Friday, May 12, 2006

Nothing is worse than being outside in the rain. Unless of course you're walking a stupid fucking dog who walks into the biggest puddle in the field and lays down and will not come when you call so you have to wade in there to collar him again and get soaked up to your fucking ankles. I would've been in way more of a foul mood had it not been for the new Stills to keep me musical company. I'll admit, I rolled my eyes when I opened the envelope that this came in. I had seen these dudes open for Echo & the Bunnymen a couple years ago and was thoroughly unimpressed, and really could've cared less for their last album. So I listened to it thoroughly preparing to hate it, but what I heard when I pressed play was quite a pleasant surprise. It didn't even sound like the same band.
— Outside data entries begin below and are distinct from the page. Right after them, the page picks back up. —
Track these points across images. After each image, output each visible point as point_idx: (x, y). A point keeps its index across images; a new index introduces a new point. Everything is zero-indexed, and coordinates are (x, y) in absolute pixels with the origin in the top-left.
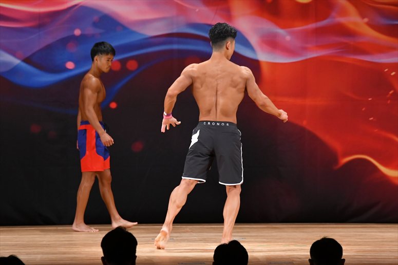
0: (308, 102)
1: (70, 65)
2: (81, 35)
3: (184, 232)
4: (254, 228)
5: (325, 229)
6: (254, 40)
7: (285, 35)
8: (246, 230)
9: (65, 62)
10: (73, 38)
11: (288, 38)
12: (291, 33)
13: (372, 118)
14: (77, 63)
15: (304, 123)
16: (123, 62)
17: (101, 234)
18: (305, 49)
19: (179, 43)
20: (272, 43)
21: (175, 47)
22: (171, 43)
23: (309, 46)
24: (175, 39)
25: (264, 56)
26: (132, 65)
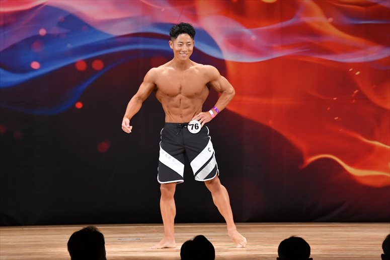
0: (274, 101)
1: (35, 65)
2: (46, 35)
3: (150, 232)
4: (220, 228)
5: (291, 229)
6: (219, 39)
7: (250, 34)
8: (212, 230)
9: (30, 63)
10: (38, 38)
11: (254, 37)
12: (257, 33)
13: (337, 118)
14: (43, 63)
15: (270, 123)
16: (89, 62)
17: (67, 235)
18: (271, 49)
19: (144, 43)
20: (237, 42)
21: (141, 46)
22: (137, 43)
23: (274, 45)
24: (141, 39)
25: (229, 56)
26: (98, 65)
Where their debut seemed overly somber, calculated, and derivative, their follow up disc Without Feathers has a completely updated sound. It actually reminds me a bit of The Jesus & Mary Chain's "Stoned & Dethroned" album. The opening cut "In The Beginning" starts off with a chugging rhythm, then adds a marching cadence of a drumbeat, and swirling organ chords and guitar licks that turns it into a triumphant psychedelic pop rock tune, complete with a false ending to assuage your disappointment when you think it ends too early and say "Awww, man, that's IT?". While not a perfect album by any means (some of the slower songs seem a bit tedious and "The House We Live In" is sort of a weak tune to end on) the good far outweighs the bad. "Oh Shoplifter" and "Baby Blues" especially stand out.
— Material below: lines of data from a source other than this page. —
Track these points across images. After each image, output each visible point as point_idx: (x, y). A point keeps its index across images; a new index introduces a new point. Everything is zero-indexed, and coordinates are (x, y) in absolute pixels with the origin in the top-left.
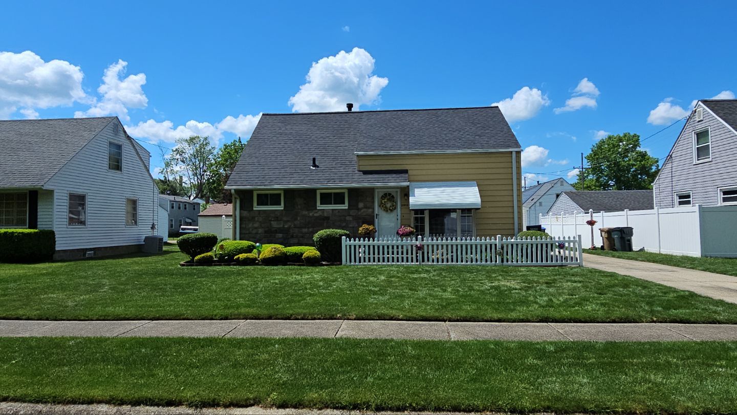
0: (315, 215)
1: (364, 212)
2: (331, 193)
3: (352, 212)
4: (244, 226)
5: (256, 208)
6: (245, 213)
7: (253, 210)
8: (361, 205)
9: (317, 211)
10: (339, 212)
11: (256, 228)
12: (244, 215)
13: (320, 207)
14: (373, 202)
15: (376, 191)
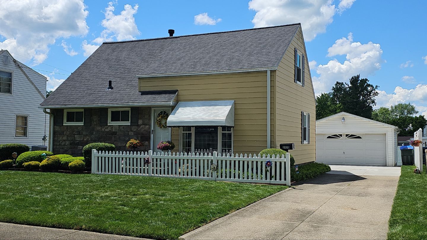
0: (106, 130)
1: (143, 128)
2: (119, 111)
3: (134, 128)
4: (56, 138)
5: (66, 124)
6: (57, 128)
7: (63, 125)
8: (140, 122)
9: (107, 127)
10: (123, 128)
11: (64, 141)
12: (57, 130)
13: (110, 123)
14: (150, 119)
15: (153, 109)
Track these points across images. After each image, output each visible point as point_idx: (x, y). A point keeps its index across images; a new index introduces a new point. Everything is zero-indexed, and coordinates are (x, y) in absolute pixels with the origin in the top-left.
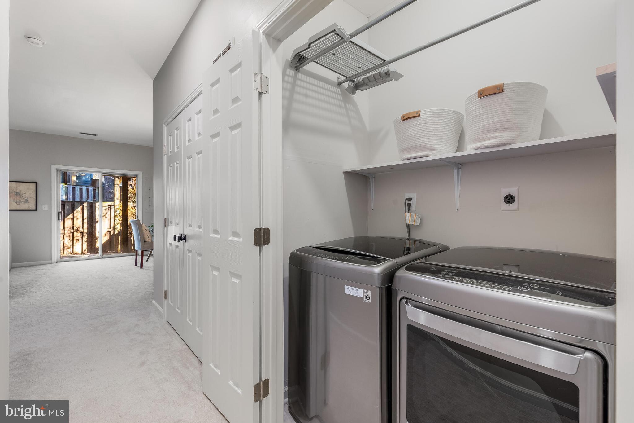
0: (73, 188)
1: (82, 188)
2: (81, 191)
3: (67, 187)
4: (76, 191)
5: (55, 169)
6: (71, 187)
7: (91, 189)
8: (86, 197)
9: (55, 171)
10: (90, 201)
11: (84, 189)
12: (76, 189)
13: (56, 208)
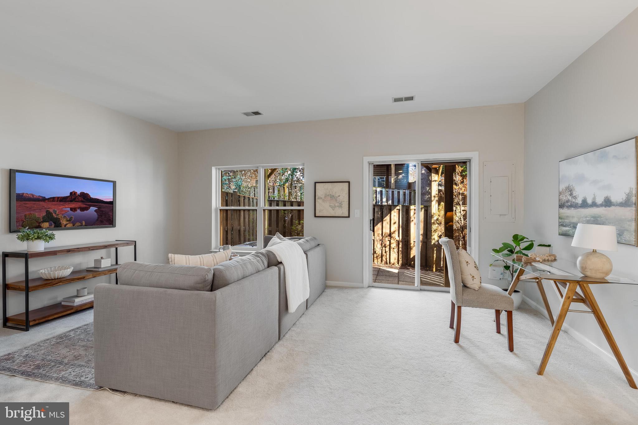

The new Whirlwind Heat record "Types Of Wood" has also been in heavy rotation over here lately. I don't think these guys get enough credit. At it's best moments "Types Of Wood" will make you feel like you're seeing Erase Errata after they fired their guitar player and got Mark Mothersbaugh to play with them at a crowded house party with a lot of shitty beer in kegs in the basement and everyone's good looking and horny and going nuts and swinging from the rafters and sweaty bodies flailing everywhere. Take a listen to "My Electric Underwear" if you don't believe me. It's that kind of party. Porno funk basslines, brain frying Moogs, and stupid lyrics. That's not a bad thing either by the way, just listen to "Gene Pool Style" to see what I mean. They also have an awesome, hilarious, self-directed video for the spastic "Air Miami" that has more edits than that movie "Spun" but it's a lot more fun and you don't have to see Brittany Murphy.

Friday, May 05, 2006

We Dream In Sound

If I was a lot smarter and knew more about politics I would be blogging about the resignation of Porter Goss, but since my time in college was spent on other pursuits I'm blogging about seeing Elf Power last night. So I ended up going to see them even though it was a last minute decision on my part. And a better decision couldn't have been made on a whim on a Thursday night. I have quite a weakness for Elephant 6 bands. Everyone remembers their first time listening to "In The Aeroplane Over The Sea". That was basically my Fisher-Price My Very First Indie Band Album. And through that I devoured anything from that collective (and their like) that I could get my hands on. Olivia Tremor Control, Of Montreal, Apples In Stereo, Dressy Bessy, and of course, Elf Power. The show last night was just FUN. It brought me back to being in my early 20s (not that they're that far behind me or anything). It sounded like going to sleep and waking up to the sound of babbling bongs, of having a job that afforded me the luxury of setting my own schedule and striking out to whatever destinations caught my fancy. It sounded like smoking cigarettes on a warm sunlit porch with nothing at all to do but maybe scrape together some change and go get a 40. It sounded like optimism and infinite possibilities, which everyone needs a dose of every now and then, no matter how hippie it sounds. There wasn't as much of the really heavy, grimy psych sound from the organs that I liked so much from their earlier albums. They had a lady playing cello which put a different twist on stuff like "We Dream In Sound". I haven't heard much of the stuff from the new album, but the couple songs they played sounded not too different from the stuff on "Creatures" (really nice clean tone from the electric 12 string and a much fuzzier sound from the lead) which was my favorite album of theirs. They did play "Everlasting Scream" and closed with "Let The Serpent Sleep" from that album. I unfortunately didn't have any money left to pick up the new LP (daddy likes his whiskey) but I will definitely keep an eye out for it when my next check comes in.